Tuesday, January 27, 2015
"No one goes there anymore; it's too crowded"
What does Times Square fear? Maybe it's ferocious success. According to today's NY Times, Times Square is so choked with visitors that regular people -- like office workers and New Yorkers who like the theater -- don't want to go there any more. The situation brought to mind the famous Yogi Berra quote, "No one goes there anymore; it's too crowded." David Chapin, Hirofumi Minami and I strolled Broadway a couple of years ago, and we spent an hour at Times Square. It was pretty empty of people, so we got to study the billboards, and the crowd amusements. There are other spaces like that, I've found. The Ramblas, in Barcelona, can get so packed with people it's hard to move. Even the small street where I lived one summer in Paris -- St. Andre des Arts -- could get so full of folks going back and forth that it was hard to move. St. Andre des Arts has been packed with people for as long as Paris has been a city -- it was the route from the center to a market that was just outside the walls. That market was tax-free which attracted shoppers. There is still a market in the same area, now swallowed up by the city. The history of the enceinte, obscured by time, lives in the ways people use the street.
Times Square has a different history and a different dynamic, but appeals to the same instinct to be with the crowd. Except for the paradox that we don't always want to be with the crowd. Nobody really wants to go to work through the crowd. We want the crowd for special occasions, like New Year's Eve, but not every day. So the crowd is not the people who live or work in the area -- it's the tourists.

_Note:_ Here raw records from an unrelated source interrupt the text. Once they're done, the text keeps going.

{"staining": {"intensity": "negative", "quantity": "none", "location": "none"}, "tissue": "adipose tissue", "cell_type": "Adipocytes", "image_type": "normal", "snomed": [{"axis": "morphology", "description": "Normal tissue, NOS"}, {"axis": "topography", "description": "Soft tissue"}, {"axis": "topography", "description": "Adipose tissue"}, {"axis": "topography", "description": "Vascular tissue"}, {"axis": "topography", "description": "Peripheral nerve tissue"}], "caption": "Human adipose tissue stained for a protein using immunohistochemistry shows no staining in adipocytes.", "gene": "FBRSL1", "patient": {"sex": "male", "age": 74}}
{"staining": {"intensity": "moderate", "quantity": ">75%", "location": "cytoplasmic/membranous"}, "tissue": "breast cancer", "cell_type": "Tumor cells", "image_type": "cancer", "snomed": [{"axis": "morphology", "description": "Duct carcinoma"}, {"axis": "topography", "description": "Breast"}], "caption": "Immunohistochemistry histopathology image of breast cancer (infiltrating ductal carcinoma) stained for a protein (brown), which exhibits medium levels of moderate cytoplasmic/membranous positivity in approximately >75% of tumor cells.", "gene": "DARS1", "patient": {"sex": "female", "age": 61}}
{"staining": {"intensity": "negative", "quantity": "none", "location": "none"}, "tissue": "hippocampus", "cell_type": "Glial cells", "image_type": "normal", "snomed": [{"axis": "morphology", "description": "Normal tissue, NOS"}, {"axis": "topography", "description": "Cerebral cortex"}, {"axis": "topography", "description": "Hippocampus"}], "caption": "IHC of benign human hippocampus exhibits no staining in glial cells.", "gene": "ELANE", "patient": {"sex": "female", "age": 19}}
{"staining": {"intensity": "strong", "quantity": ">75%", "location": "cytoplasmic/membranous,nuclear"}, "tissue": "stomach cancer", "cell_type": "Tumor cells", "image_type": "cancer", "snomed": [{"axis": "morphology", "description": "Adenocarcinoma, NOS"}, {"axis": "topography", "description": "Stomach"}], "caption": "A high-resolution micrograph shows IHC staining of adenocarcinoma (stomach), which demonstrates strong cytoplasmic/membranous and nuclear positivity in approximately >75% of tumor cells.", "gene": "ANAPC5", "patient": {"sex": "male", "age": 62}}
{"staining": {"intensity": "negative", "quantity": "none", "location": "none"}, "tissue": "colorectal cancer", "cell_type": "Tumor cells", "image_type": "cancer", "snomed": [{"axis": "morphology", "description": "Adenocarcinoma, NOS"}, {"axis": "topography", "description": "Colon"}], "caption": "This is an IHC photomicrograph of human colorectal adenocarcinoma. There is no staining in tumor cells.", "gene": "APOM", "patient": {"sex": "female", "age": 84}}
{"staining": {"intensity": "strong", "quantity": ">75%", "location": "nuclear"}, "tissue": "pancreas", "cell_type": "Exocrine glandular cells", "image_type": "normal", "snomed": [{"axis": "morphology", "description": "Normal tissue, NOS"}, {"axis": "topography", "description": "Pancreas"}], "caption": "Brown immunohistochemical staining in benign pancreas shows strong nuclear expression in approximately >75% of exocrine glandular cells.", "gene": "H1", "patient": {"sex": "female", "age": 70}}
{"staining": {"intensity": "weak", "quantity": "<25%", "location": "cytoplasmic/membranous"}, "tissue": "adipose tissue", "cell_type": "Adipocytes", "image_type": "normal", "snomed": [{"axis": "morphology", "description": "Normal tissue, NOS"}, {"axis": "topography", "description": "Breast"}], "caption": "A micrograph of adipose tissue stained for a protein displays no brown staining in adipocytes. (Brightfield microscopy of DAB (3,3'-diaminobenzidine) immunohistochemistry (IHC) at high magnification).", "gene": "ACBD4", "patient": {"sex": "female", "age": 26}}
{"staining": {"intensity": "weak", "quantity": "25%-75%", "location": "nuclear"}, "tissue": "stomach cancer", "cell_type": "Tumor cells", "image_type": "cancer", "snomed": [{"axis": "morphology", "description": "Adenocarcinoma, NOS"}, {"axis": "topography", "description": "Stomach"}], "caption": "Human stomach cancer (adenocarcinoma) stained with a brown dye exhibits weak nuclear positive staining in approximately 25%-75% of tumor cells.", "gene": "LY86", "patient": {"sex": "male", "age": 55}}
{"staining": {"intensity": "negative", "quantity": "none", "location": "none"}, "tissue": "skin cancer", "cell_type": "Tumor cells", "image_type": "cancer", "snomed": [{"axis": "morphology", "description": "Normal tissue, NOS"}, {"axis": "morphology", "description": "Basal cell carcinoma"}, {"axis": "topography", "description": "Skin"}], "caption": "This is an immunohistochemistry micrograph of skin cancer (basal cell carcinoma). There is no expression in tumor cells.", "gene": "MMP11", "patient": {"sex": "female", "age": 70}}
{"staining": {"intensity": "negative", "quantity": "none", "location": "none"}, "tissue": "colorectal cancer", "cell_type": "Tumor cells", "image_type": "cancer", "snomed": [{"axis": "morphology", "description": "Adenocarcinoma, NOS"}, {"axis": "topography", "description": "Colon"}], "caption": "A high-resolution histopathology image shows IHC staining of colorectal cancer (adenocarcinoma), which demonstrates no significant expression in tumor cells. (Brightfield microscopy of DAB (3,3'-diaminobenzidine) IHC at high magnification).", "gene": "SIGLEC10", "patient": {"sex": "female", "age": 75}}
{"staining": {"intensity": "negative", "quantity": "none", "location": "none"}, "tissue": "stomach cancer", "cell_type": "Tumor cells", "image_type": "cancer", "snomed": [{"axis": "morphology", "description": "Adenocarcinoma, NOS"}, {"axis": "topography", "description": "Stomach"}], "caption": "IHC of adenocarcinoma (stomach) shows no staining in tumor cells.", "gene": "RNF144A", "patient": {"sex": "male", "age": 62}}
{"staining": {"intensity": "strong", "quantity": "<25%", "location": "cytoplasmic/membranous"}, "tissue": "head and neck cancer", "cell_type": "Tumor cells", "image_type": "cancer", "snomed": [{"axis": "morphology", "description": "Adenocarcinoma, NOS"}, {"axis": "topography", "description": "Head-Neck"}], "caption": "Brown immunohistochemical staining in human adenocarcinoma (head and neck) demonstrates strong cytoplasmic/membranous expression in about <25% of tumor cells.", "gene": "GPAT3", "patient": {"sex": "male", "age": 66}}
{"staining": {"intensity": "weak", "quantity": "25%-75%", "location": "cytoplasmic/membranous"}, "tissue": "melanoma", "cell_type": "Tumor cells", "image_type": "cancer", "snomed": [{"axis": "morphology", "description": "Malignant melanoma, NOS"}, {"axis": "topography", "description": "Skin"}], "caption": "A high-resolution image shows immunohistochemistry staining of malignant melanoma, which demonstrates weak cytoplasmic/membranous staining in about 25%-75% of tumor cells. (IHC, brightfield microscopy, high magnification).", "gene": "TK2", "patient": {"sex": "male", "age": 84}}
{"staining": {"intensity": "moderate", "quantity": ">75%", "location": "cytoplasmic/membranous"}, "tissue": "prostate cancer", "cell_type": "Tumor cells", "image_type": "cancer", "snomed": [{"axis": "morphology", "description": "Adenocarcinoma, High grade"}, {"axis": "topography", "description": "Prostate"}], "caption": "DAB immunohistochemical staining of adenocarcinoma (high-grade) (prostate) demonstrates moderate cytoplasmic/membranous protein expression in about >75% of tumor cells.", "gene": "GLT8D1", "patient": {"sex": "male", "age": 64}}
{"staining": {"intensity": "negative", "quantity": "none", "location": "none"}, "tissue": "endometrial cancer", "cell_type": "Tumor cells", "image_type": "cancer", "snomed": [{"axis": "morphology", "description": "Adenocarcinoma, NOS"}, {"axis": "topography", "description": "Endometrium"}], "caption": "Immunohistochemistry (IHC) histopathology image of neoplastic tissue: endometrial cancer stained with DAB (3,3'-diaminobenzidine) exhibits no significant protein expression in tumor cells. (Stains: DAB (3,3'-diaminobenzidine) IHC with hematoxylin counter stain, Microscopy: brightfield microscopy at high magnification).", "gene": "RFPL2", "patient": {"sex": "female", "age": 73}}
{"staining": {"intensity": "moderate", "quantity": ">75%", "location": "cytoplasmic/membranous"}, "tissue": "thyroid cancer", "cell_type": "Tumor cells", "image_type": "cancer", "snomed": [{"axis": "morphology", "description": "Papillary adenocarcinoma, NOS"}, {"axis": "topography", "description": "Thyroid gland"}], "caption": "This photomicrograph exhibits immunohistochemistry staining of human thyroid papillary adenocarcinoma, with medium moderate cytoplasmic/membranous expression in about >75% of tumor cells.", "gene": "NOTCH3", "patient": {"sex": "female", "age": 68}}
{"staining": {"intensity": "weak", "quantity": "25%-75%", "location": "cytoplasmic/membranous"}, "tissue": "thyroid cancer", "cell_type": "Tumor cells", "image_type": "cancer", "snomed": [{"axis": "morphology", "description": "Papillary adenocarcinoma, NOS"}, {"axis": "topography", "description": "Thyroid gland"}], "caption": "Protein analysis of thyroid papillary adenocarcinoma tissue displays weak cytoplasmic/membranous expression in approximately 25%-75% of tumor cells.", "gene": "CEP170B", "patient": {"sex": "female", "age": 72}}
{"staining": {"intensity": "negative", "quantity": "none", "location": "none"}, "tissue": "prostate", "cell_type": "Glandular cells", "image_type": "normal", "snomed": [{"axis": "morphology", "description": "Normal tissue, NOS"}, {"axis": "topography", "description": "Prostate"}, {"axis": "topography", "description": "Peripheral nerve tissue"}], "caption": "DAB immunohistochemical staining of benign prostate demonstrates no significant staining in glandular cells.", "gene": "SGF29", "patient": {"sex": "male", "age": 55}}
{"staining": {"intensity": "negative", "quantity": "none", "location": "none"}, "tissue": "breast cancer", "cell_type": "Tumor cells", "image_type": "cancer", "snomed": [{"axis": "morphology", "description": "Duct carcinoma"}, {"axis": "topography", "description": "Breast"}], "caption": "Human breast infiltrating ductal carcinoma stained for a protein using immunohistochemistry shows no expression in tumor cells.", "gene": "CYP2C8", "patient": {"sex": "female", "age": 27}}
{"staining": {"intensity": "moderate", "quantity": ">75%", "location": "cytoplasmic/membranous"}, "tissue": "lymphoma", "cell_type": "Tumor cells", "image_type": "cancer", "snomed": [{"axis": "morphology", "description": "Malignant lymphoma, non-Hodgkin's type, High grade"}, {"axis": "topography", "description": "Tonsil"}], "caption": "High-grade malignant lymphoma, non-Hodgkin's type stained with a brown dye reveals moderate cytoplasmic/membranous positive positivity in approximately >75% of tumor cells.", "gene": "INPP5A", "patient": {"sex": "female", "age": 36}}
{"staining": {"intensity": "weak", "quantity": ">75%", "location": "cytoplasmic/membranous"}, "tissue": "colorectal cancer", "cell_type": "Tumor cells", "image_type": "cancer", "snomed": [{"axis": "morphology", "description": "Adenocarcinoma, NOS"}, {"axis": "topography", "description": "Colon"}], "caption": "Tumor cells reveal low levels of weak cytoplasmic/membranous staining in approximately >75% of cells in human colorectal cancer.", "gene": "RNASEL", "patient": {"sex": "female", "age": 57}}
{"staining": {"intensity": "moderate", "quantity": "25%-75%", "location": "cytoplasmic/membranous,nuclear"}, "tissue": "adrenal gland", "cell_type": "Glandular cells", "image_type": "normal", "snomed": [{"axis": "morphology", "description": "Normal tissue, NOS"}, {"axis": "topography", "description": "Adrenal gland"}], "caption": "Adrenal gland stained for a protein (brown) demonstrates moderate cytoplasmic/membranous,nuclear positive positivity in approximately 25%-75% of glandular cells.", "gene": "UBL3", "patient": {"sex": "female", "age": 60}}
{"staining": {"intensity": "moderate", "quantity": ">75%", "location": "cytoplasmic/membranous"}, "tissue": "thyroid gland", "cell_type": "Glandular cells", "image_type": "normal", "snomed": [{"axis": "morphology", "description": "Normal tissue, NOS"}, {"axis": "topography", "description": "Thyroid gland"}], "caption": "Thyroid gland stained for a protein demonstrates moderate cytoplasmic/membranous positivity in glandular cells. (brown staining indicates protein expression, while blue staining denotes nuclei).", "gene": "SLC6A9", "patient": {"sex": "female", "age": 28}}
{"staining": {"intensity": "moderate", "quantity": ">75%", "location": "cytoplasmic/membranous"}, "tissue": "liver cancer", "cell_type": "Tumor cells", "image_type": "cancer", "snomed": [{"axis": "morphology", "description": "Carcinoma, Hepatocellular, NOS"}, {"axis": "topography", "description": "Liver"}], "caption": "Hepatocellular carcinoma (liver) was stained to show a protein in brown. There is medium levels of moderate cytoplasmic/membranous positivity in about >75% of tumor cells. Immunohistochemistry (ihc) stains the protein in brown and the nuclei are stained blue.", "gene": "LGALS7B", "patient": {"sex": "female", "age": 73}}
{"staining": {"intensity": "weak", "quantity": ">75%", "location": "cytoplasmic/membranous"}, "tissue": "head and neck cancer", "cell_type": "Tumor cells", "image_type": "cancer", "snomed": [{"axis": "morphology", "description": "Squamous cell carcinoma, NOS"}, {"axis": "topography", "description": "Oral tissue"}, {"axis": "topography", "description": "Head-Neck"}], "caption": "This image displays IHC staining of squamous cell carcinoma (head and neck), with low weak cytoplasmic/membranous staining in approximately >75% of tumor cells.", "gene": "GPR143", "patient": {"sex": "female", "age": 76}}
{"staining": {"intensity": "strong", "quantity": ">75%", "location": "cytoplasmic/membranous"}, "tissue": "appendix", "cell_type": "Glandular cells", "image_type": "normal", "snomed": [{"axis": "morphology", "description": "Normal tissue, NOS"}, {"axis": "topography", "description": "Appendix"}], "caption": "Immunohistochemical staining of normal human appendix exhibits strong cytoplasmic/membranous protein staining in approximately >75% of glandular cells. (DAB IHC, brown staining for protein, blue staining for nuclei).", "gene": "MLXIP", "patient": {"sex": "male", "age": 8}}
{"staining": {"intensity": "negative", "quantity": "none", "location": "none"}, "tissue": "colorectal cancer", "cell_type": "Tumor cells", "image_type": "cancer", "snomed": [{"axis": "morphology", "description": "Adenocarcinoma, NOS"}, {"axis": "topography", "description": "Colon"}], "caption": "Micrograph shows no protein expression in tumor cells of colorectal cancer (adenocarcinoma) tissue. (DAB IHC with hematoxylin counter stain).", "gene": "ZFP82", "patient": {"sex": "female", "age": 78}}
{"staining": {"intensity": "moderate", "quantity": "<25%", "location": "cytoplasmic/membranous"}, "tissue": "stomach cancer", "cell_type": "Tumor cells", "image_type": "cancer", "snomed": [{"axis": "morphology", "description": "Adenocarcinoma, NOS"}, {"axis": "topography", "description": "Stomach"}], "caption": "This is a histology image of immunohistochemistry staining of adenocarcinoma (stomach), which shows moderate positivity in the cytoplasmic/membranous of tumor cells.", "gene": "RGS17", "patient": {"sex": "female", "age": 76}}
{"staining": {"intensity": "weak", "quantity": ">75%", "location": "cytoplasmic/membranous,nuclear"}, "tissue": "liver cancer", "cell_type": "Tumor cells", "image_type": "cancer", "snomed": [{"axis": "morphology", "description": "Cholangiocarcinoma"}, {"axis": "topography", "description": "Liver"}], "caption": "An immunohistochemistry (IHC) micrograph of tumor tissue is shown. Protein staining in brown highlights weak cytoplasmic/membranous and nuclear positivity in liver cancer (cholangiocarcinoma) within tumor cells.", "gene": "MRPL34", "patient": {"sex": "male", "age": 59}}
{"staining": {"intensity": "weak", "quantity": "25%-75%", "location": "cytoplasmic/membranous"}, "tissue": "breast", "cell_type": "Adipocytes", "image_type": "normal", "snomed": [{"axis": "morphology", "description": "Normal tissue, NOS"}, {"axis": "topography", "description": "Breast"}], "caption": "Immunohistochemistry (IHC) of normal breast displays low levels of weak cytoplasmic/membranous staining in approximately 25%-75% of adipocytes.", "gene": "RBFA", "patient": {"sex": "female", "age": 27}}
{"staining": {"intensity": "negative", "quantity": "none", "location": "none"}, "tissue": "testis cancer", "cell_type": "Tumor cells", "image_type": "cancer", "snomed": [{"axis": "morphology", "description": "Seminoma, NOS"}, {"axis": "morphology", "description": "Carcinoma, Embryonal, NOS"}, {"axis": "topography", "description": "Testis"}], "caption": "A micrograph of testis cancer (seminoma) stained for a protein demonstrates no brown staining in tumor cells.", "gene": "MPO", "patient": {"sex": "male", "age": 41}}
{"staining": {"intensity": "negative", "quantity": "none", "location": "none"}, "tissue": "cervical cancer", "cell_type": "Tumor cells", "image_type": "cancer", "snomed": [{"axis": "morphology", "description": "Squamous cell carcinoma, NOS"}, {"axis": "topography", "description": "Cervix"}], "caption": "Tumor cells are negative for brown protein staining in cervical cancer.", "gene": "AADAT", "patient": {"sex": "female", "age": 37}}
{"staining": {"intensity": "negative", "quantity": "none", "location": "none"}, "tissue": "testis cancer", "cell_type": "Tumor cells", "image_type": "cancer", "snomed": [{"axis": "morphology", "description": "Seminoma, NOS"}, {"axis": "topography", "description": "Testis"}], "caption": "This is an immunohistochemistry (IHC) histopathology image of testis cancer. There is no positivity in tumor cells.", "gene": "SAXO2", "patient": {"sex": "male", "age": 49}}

My friend and colleague, David Jenkins, lived near Times Square as it was making the transition from red light district to Disney. He was exhausted by the growing crowds, and eventually moved away to Philadelphia. Apparently others are making moves out of the area as well. When the good folk who support the everyday move away, the character will begin to change again, the hustlers growing in number and power, attracted to the crowds and the dreams of crowds. Times Square, then, might change again, its spaces claimed for new uses and new celebrations.
Cities swing between this crazy abandonment to the needs of the crowd and the more quotidian respect for the lives of the inhabitants. Cities need both -- but they can easily let one or the other slip away, creating imbalance and danger.